第39話
その日、俺はヲ級を連れて工廠から戻っていた。明石によるヲ級のチェックが終わり、そのままどこかに行かないようにとの見張りの為なのだが、最近こうしてヲ級の見張りをしているせいで自主訓練の時間が取れないのがどうにも辛い。
まぁ、幸いヲ級は特に暴れたりすることもなく、粛々とこちらの言う事に従っているからそういう苦労はないんだが……。

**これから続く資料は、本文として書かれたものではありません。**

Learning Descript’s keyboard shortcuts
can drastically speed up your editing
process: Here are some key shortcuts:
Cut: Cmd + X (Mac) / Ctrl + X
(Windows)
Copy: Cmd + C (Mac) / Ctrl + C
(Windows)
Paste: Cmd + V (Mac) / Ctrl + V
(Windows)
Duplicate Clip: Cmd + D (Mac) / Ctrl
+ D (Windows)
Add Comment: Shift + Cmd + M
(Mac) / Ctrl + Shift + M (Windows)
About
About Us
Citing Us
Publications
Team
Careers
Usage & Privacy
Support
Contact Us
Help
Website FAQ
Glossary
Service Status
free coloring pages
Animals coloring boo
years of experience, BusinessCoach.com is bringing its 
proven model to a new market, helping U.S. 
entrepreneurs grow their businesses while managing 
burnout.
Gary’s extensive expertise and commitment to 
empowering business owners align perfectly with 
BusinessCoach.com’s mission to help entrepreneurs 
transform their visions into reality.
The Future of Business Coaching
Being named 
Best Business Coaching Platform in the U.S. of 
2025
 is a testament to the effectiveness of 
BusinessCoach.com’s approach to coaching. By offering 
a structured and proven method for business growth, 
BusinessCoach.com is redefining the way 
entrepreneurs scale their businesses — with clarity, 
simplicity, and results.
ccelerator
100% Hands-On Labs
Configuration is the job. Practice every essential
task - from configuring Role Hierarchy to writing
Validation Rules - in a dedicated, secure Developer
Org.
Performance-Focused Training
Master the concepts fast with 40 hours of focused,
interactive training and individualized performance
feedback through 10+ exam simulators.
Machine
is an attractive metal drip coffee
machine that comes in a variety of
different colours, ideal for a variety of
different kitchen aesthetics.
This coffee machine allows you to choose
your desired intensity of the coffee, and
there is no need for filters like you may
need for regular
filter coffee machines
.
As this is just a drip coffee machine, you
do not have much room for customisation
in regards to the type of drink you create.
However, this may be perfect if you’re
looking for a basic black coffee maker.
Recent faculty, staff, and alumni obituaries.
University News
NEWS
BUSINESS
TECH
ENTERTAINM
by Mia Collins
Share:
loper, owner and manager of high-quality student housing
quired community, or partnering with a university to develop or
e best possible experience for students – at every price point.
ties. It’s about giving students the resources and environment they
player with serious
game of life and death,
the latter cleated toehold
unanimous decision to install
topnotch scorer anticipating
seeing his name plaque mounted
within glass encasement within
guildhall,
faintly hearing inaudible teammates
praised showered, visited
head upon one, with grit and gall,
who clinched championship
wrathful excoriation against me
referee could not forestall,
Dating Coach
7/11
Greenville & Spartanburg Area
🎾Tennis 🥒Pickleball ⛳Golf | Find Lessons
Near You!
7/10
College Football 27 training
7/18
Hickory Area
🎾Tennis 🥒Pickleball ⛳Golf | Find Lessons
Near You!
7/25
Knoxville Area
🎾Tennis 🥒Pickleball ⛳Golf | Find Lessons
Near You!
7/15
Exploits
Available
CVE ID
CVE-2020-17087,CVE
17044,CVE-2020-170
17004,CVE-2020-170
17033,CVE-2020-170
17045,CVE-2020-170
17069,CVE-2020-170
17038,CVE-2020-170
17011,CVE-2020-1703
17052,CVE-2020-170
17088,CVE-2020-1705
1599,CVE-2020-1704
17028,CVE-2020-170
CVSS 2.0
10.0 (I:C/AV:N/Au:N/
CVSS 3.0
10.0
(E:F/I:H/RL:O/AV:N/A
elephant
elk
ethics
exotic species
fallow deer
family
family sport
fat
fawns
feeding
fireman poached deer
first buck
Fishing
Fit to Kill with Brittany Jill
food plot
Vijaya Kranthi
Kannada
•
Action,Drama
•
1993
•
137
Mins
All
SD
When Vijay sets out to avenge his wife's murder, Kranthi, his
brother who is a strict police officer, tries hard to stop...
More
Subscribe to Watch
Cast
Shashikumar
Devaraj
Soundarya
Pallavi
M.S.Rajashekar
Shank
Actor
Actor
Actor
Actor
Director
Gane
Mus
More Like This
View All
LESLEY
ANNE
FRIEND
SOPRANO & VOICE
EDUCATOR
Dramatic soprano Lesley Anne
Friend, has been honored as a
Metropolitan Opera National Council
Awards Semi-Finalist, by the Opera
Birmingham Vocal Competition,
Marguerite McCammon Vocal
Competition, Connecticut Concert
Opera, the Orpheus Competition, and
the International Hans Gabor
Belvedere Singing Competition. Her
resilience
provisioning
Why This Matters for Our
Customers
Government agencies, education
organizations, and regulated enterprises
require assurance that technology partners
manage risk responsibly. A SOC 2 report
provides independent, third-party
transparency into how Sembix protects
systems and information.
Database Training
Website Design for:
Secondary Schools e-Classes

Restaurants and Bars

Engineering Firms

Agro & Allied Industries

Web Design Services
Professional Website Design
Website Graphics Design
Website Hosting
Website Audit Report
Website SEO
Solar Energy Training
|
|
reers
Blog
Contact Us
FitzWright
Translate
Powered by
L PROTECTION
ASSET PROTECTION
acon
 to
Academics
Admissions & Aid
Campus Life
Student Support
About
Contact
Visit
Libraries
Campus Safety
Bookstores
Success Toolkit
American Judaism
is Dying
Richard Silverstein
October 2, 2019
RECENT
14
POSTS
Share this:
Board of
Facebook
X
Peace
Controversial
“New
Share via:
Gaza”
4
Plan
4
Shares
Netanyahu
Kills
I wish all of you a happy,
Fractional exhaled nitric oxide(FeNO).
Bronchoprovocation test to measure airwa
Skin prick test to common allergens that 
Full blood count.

そう思いながらも俺は家の前に着くと、戸を開けようとして、ふと、中から何か音が聞こえてくるのに気づいた。
「……」
耳を澄ませつつ腰を落とし、ゆっくりと戸に手をかける。そして、次の瞬間に一気に戸を開けて中に入った。
「……は?」
そこに居たのは、俺の蒲団に包まって寝ている女だった。俺が家に入った事にも気づいた様子はなく、寝息を立てている。誰だこいつ?
「……見タ事ナイ顔……チヌノコレ……?」
そう言ってヲ級は小指を立てた。おい、どっからそんな事知った?
そんなことを思いつつ、俺はヲ級の言葉を否定し、それから布団に近づき、掛布団を剥ぎ取った。
「んあ……返してえ……」
布団を剥いだ拍子に女が目を開けたが、まだ寝ぼけているようだ。
「人の布団で勝手に寝るな。お前は一体誰だ?」
「んー……私は加古……おやすみー」
そう言うと、加古は掛布団を取り返す事も諦めて枕に顔をうずめて寝息を立て始めた。おい、俺の枕だぞそれ。
「おい、起きろ。起きろっての」
加古の肩を掴んで激しく揺らすが全然起きようとしないなこいつ。仕方ない、少々強引にでも起こすしか……。
「おーい、チヌはん遊びにきたでー」
「チヌさんお邪魔します」
家の戸が開いて黒潮とまるゆが入ってきた。そして。
「……チ、チヌはんが女連れこんどるー!?」
「チ、チヌさん不潔ですー!」
大声を上げる二人を宥めなければいけなくなった。
「ああ、ちゃんと着任してる。期待に添えれるかはわからないが力は尽くす」
そう言って、電話を置いた提督は深くため息をついた。
「まさか挨拶に来るよりも早く寝に……しかもチヌの家に入って寝ているとは思わなかったぞ、加古」
「いやー、眠くてどこかいい場所がないかと探してたらつい目に入っちゃって」
俺の隣で加古が笑いながら頭を掻いてる。
「……チヌ、彼女は重巡の加古だ。以前この鎮守府で訓練を終えて別の鎮守府に異動してたんだが、見てのとおり異様なまでに寝ようとする。その為、今回こちらで鍛え直す事になったわけだ」
まぁ、昼間から誰かの家で寝るような性格じゃなぁ。
「で、だ。君にその教官役を任命する。期間は彼女を更生させるまでだ」
「……提督、お言葉ですが、艦娘の教育となれば香取が適任なのではないのですか?」
そう、この鎮守府は教育を主な目的とした鎮守府なのだから、教育するのは当然だがどうして俺が任命される?
「もちろん香取にもやってもらう。だが、香取には他にも教育する相手が居るからな……。正直、加古のあれは専属で誰かつけないと修正できないと判断されているんだよ」
「……事情はわかりましたが、私には教官の経験なんて皆無です。正直な所どうすればいいのかわからないのですが」
俺の困惑した顔に提督は少し溜息をついた。
「基本は香取の指示に従ってくれればいい。それと、当面の間君の見回りの任務から外して加古の事にその分の時間を割いてもらうから、頼んだぞ」
……なんとも反応に困るが、取りあえず俺は了解しました。と返した。